* [Provided entries]:
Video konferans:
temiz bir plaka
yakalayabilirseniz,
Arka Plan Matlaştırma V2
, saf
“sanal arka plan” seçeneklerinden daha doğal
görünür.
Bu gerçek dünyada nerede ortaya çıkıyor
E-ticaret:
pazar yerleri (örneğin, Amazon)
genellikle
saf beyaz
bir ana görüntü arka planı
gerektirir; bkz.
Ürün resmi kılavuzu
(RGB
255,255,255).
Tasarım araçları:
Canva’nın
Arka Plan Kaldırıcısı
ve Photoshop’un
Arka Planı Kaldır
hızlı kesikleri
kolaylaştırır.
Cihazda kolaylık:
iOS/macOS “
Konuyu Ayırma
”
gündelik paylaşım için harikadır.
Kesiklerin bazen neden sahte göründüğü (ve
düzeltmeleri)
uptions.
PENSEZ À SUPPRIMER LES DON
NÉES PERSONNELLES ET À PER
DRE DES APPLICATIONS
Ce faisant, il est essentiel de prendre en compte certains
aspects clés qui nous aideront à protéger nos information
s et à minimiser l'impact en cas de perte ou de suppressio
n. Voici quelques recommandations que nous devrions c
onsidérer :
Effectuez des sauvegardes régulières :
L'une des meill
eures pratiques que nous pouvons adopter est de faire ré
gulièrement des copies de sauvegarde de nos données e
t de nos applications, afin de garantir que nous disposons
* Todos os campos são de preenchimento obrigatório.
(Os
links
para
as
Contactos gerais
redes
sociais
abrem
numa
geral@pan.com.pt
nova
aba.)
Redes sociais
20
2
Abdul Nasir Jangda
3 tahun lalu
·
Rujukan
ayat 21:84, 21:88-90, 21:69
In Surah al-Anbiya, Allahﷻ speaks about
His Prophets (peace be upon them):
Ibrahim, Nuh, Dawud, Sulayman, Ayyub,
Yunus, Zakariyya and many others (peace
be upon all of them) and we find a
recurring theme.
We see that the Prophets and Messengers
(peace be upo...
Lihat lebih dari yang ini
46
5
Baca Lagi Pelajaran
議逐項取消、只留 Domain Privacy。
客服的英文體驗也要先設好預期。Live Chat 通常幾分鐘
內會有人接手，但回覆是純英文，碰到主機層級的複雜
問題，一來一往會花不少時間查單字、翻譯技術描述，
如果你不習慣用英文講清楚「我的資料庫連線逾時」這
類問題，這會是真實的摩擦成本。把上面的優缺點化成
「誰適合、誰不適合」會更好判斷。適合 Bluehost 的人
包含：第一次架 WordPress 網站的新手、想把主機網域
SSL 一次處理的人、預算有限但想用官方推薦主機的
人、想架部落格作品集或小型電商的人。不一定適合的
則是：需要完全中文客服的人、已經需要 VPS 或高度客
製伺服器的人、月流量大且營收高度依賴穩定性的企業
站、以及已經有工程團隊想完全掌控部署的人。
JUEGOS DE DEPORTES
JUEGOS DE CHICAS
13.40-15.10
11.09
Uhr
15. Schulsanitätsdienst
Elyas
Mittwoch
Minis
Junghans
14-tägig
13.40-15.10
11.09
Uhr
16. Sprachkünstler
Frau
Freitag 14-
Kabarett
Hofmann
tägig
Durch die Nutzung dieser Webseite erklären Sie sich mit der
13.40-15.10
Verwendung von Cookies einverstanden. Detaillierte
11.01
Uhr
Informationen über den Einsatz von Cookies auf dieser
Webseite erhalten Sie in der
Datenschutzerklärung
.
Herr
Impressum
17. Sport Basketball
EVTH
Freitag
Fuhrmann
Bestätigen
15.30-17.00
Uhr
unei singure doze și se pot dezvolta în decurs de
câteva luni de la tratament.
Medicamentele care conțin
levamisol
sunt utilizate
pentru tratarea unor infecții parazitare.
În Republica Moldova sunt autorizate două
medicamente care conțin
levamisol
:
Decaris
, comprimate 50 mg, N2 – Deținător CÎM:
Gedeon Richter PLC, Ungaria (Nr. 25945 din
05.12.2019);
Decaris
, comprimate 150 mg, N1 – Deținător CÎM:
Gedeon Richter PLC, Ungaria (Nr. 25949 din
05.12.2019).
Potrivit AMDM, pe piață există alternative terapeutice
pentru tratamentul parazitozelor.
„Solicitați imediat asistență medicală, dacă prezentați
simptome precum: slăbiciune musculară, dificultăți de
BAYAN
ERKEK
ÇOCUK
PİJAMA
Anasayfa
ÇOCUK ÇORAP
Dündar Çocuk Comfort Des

* [To do]:
Copy the entries word for word, from the first line up to and including the line that contains "ayat 21:84, 21:88-90, 21:69".

* [Response to this exercise]:
Video konferans:
temiz bir plaka
yakalayabilirseniz,
Arka Plan Matlaştırma V2
, saf
“sanal arka plan” seçeneklerinden daha doğal
görünür.
Bu gerçek dünyada nerede ortaya çıkıyor
E-ticaret:
pazar yerleri (örneğin, Amazon)
genellikle
saf beyaz
bir ana görüntü arka planı
gerektirir; bkz.
Ürün resmi kılavuzu
(RGB
255,255,255).
Tasarım araçları:
Canva’nın
Arka Plan Kaldırıcısı
ve Photoshop’un
Arka Planı Kaldır
hızlı kesikleri
kolaylaştırır.
Cihazda kolaylık:
iOS/macOS “
Konuyu Ayırma
”
gündelik paylaşım için harikadır.
Kesiklerin bazen neden sahte göründüğü (ve
düzeltmeleri)
uptions.
PENSEZ À SUPPRIMER LES DON
NÉES PERSONNELLES ET À PER
DRE DES APPLICATIONS
Ce faisant, il est essentiel de prendre en compte certains
aspects clés qui nous aideront à protéger nos information
s et à minimiser l'impact en cas de perte ou de suppressio
n. Voici quelques recommandations que nous devrions c
onsidérer :
Effectuez des sauvegardes régulières :
L'une des meill
eures pratiques que nous pouvons adopter est de faire ré
gulièrement des copies de sauvegarde de nos données e
t de nos applications, afin de garantir que nous disposons
* Todos os campos são de preenchimento obrigatório.
(Os
links
para
as
Contactos gerais
redes
sociais
abrem
numa
geral@pan.com.pt
nova
aba.)
Redes sociais
20
2
Abdul Nasir Jangda
3 tahun lalu
·
Rujukan
ayat 21:84, 21:88-90, 21:69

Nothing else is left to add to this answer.